Much of this complexity pertains to (1) issues of ex ante legal uncertainty regarding whether a defensible position would actually be upheld if closely scrutinized, (2) the multifaceted character both of tax professionals’ ethical obligations and of their incentives, and (3) the ambiguity of people’s personal ethical obligations to act altruistically, rather than just self-interestedly. It also is hard to judge the tactical questions associated with focusing on these issues, rather than on the tax rules’ content. Ethical challenges may help to undermine social acceptance of current practices, but also may distract from legal reform efforts.

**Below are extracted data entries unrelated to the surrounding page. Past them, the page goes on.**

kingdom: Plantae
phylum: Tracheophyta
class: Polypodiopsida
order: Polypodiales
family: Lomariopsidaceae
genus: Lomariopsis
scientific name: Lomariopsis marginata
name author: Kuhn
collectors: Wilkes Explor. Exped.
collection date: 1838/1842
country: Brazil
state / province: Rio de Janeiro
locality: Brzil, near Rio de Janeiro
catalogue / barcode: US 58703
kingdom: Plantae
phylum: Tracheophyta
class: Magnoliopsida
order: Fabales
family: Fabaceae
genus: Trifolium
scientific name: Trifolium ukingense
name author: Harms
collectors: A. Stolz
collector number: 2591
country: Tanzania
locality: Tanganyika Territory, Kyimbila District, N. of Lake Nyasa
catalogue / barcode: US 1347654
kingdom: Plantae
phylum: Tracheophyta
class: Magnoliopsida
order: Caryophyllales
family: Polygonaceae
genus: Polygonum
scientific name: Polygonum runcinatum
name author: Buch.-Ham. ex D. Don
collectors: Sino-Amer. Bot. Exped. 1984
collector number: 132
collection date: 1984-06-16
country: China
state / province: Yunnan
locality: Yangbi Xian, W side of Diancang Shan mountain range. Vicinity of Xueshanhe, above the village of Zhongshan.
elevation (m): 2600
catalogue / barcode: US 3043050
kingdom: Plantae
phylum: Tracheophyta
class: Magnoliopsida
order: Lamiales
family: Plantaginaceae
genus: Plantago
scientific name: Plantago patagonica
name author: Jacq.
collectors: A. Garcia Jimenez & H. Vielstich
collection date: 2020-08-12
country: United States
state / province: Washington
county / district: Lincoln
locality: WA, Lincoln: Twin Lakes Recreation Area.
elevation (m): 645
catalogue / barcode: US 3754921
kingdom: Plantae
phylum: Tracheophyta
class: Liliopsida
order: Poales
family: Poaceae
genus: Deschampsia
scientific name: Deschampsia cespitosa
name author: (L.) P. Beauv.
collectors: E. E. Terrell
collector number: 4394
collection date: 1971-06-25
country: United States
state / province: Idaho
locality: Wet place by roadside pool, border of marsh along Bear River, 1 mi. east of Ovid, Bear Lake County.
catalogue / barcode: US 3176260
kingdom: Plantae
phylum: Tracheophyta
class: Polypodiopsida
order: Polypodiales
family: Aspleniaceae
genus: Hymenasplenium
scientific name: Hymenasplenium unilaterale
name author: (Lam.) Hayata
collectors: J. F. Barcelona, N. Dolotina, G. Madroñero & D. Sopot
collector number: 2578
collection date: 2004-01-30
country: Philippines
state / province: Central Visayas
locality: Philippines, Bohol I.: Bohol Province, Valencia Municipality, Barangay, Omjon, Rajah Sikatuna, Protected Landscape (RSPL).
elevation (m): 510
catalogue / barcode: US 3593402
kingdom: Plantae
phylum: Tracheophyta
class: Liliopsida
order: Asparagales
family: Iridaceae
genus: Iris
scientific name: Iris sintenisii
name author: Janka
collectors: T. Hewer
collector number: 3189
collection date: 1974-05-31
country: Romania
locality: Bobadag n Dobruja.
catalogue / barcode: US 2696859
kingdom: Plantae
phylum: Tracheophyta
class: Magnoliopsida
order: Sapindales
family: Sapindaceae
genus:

Reuven Avi-Yonah (Michigan) & Gianluca Mazzoni (S.J.D. 2017, Michigan), Taxation and Human Rights: A Delicate Balance:
The intersection of tax law and human rights can be viewed from two opposing perspectives. On the one hand, the ability of rich residents of developing countries and multinational corporations operating in those countries to evade or avoid taxation is directly linked to violations of human rights in those countries, especially from the perspective of social and economic rights like health and education. Providing such countries with the means to fight back and collect adequate revenues is essential in advancing such rights. On the other hand, some of the techniques used to achieve adequate revenue collection, like automatic exchange of information (AEoI) and country by country reporting, risk violating other human rights like privacy and the legitimate protection of trade secrets. This paper seeks to discuss both aspects and the need to find a reasonable balance between them.